Un policía muerto y otro herido en tiroteo

Un policía fue asesinado a balazos y otro resultó herido cuando se tirotearon con un hombre a quien quisieron identificar, en una estación de servicio de la localidad bonaerense de Munro, informaron ayer fuentes policiales.

Buenos Aires (Télam)
El hecho ocurrió cerca de las 20 del domingo en el playón de una estación de servicio situada en el cruce de la calles Mariano Pelliza y Coronel Rosetti, en esa localidad del partido de Vicente López, al norte del conurbano.
Voceros policiales explicaron a Télam que el móvil de la cuadrícula estaba recorriendo la zona en búsqueda de un sospechoso por un llamado al 911.
Al llegar el móvil a la estación de servicio, los oficiales  Luis Barrientos y su compañero Walter Gutiérrez vieron a un hombre que estaba inflando las gomas de una bicicleta y le pidieron documentos, pero el sospechoso extrajo un arma de fuego y comenzó a disparar.
Los policías sacaron sus pistolas y se originó un tiroteo en el cual se realizaron más de 20 disparos, dijeron las fuentes policiales.
Como consecuencia del tiroteo, los oficiales Barrientos y Gutiérrez fueron heridos cada uno de un balazo que en ambos casos entró por el hemitórax, por el costado de sus chalecos antibalas.
Barrientos fue trasladado al hospital Churruca pero falleció ayer a la madrugada, mientras que Gutiérrez fue trasladado a un hospital de la zona, donde permanecía internado aunque fuera de peligro.
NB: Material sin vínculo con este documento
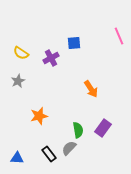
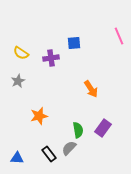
purple cross: rotated 21 degrees clockwise
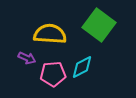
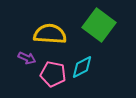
pink pentagon: rotated 15 degrees clockwise
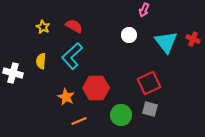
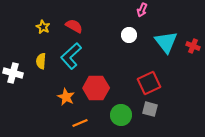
pink arrow: moved 2 px left
red cross: moved 7 px down
cyan L-shape: moved 1 px left
orange line: moved 1 px right, 2 px down
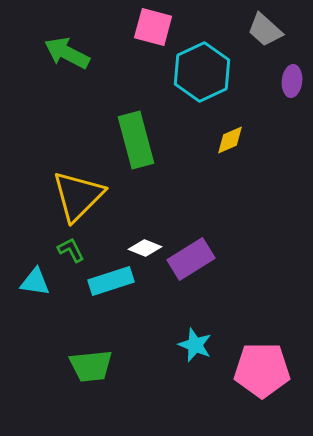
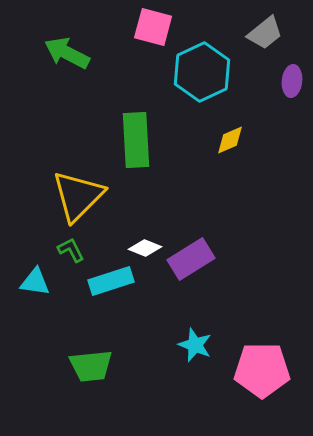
gray trapezoid: moved 3 px down; rotated 81 degrees counterclockwise
green rectangle: rotated 12 degrees clockwise
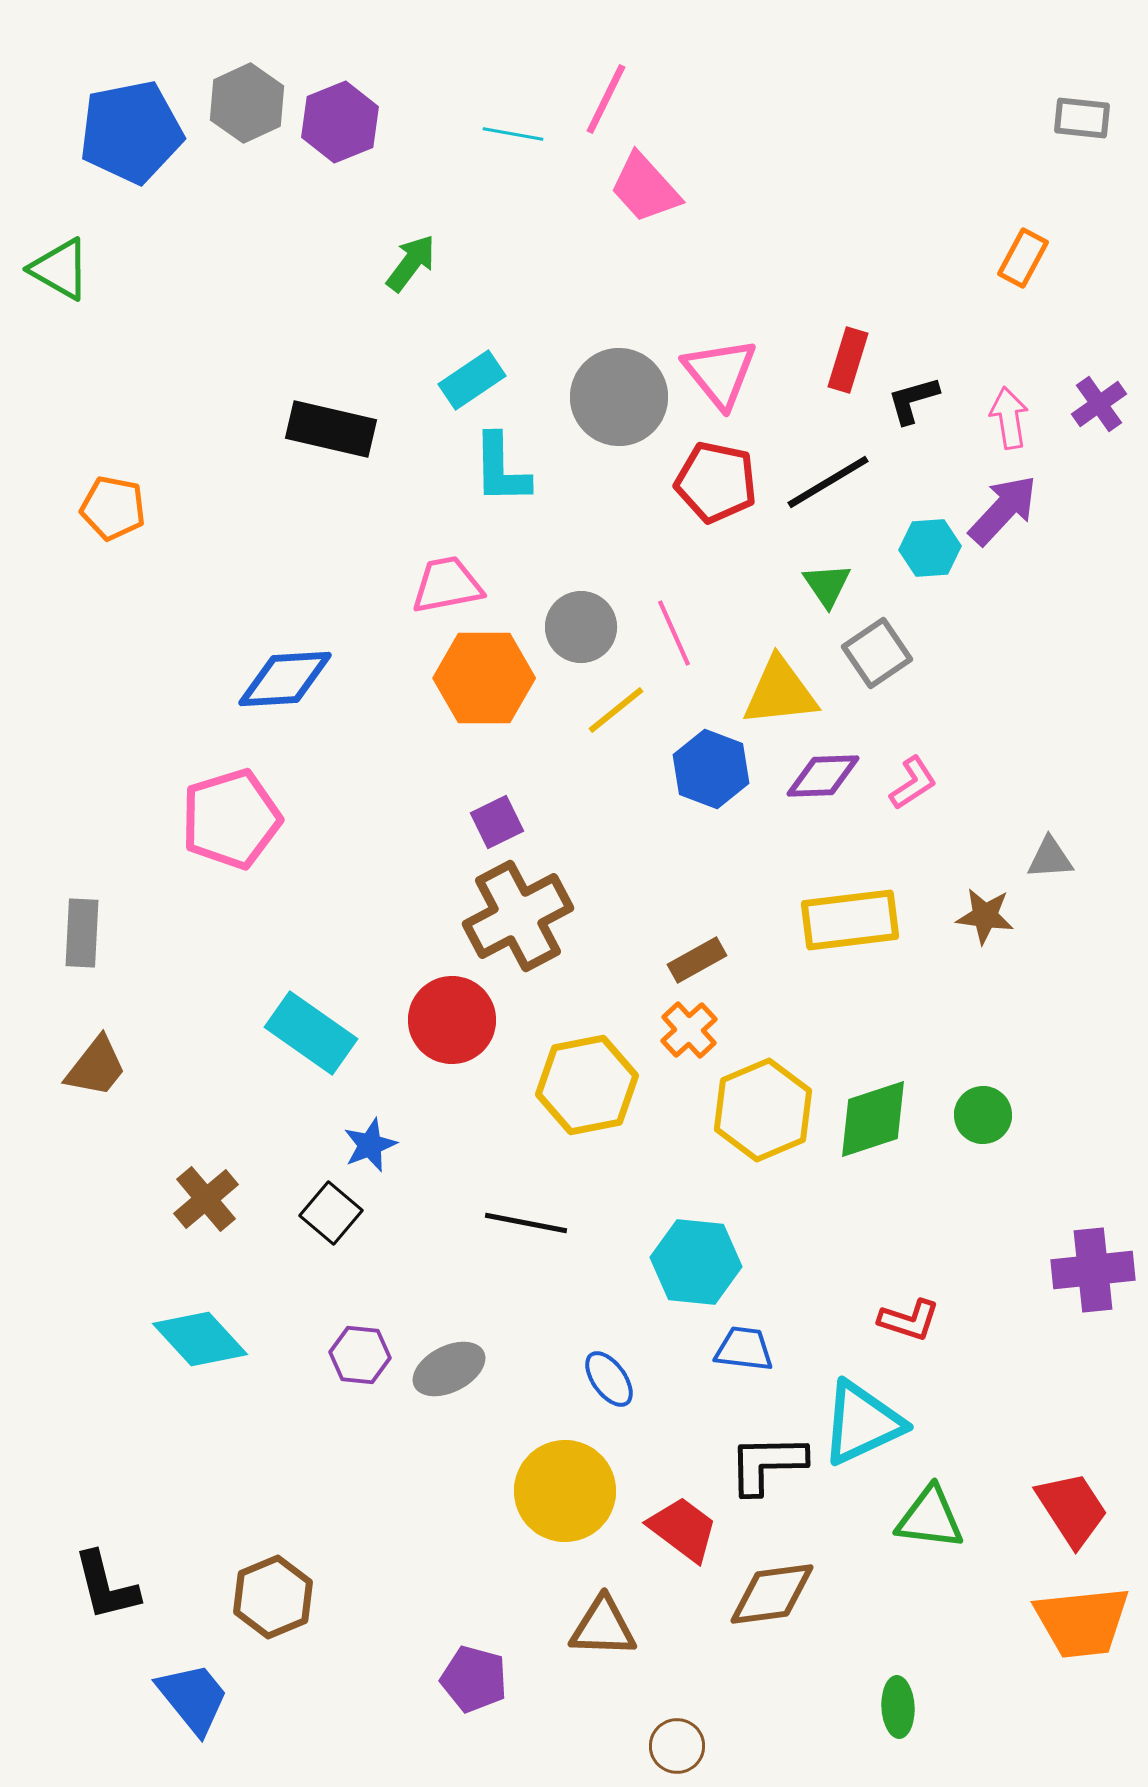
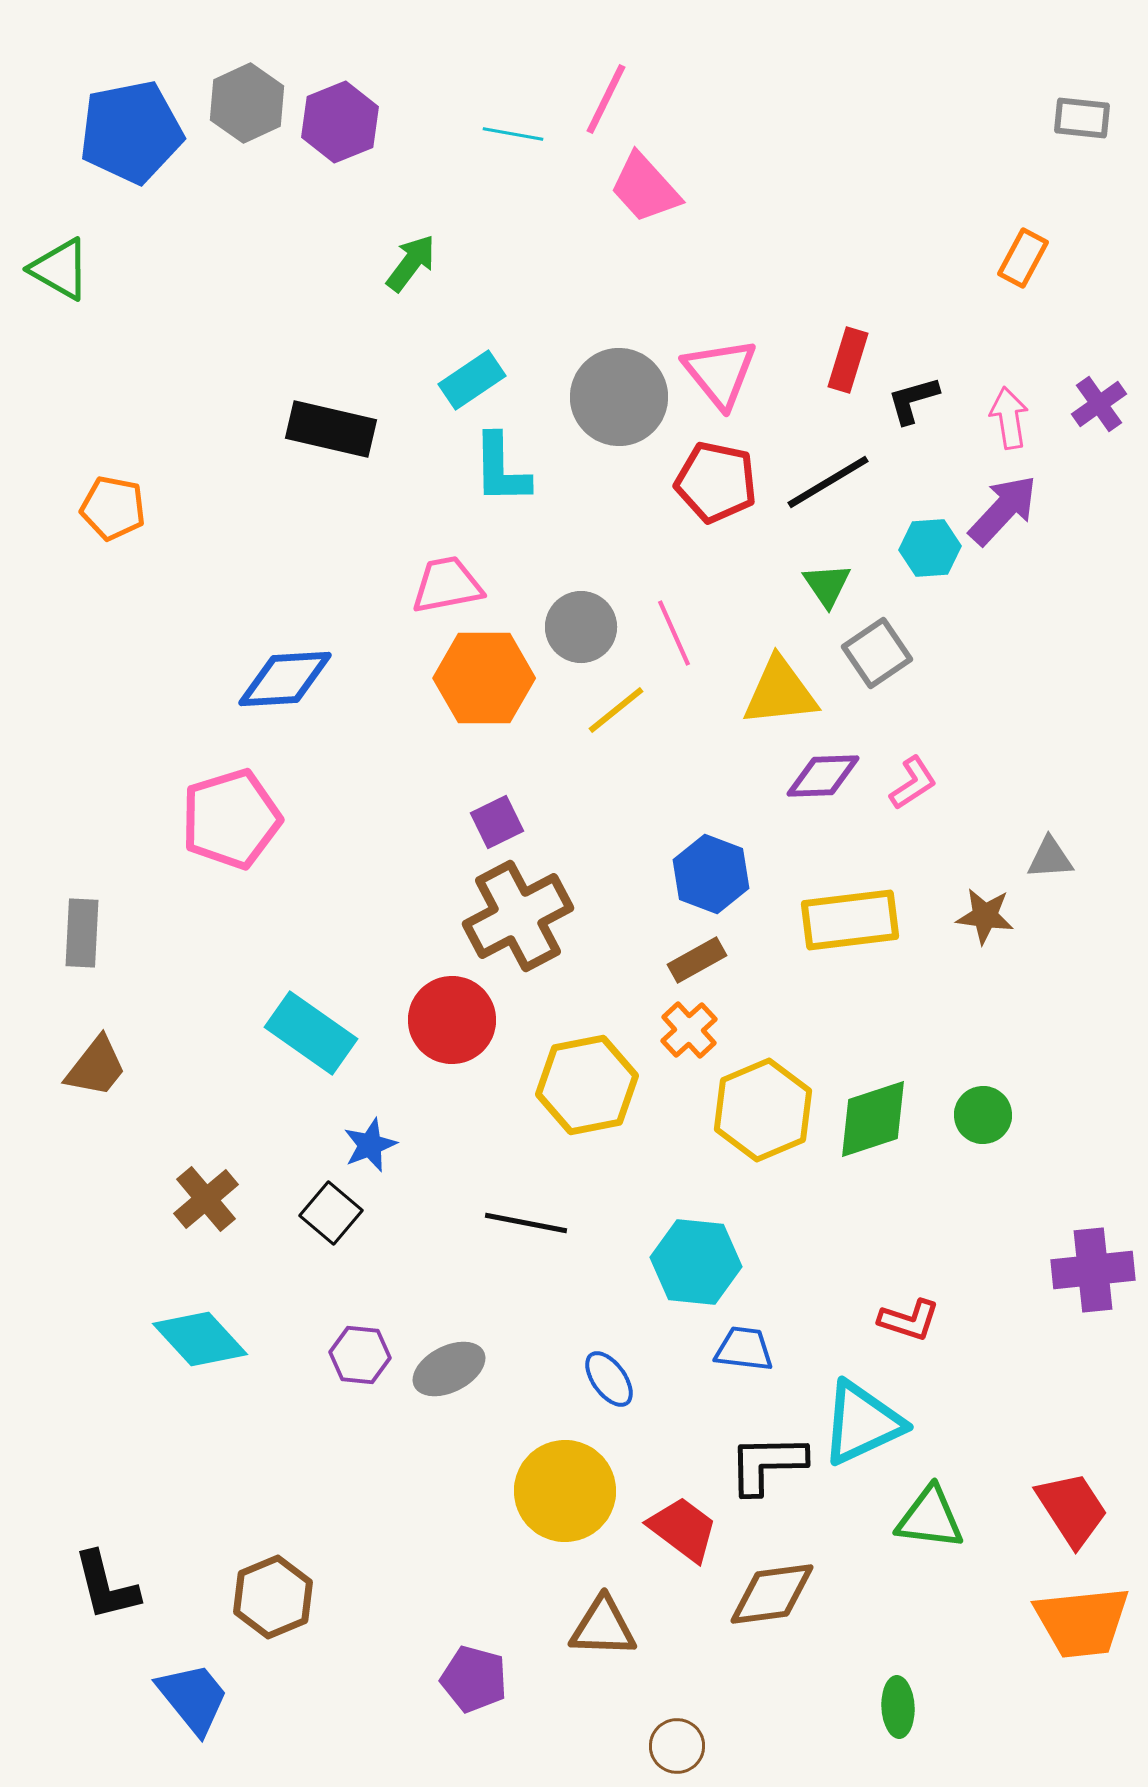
blue hexagon at (711, 769): moved 105 px down
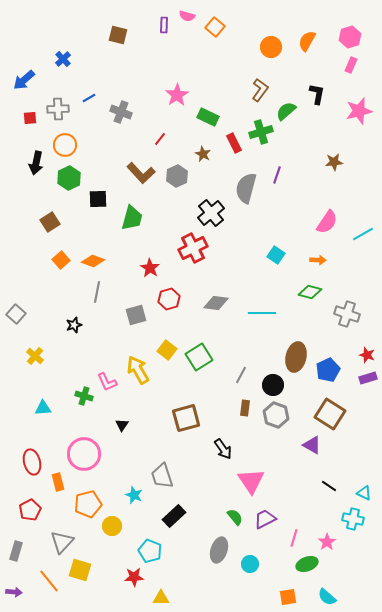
Luego del tiroteo, la policía realizó un rastrillaje por la zona y encontró al presunto atacante herido de bala y escondido en el techo de una vivienda de la villa Borges, ubicada a dos cuadras de la estación de servicio.
El sospechoso fue identificado por la policía como José Alejandro Avalos (44) y fue trasladado al hospital Belgrano de San Martín, donde está internado en terapia intensiva, contaron las fuentes.
El hombre, al momento de su detención, tenía impactos de bala en los brazos y en una pierna y todo hace suponer que fue herido por los policías.
Además, a Avalos se le secuestró una pistola 11.25, el mismo calibre de algunas de las vainas encontradas en el playón de la estación de servicio.
Un jefe policial contó a Télam que “el arma del delincuente estaba encasquillada (trabada) y por eso no realizó más disparos, podría haber matado a los dos”.
El episodio es investigado por personal de la comisaría tercera de Vicente López con sede en Munro, la Delegación Departamental de Investigaciones (DDI) de San Isidro  y la Unidad Funcional de Instrucción 1 de Vicente López Oeste, a cargo de la fiscal Beatriz Molinelli.
La causa quedó caratulada como “homicidio agravado, lesiones graves, portación y tenencia ilegal de arma y munición de guerra”.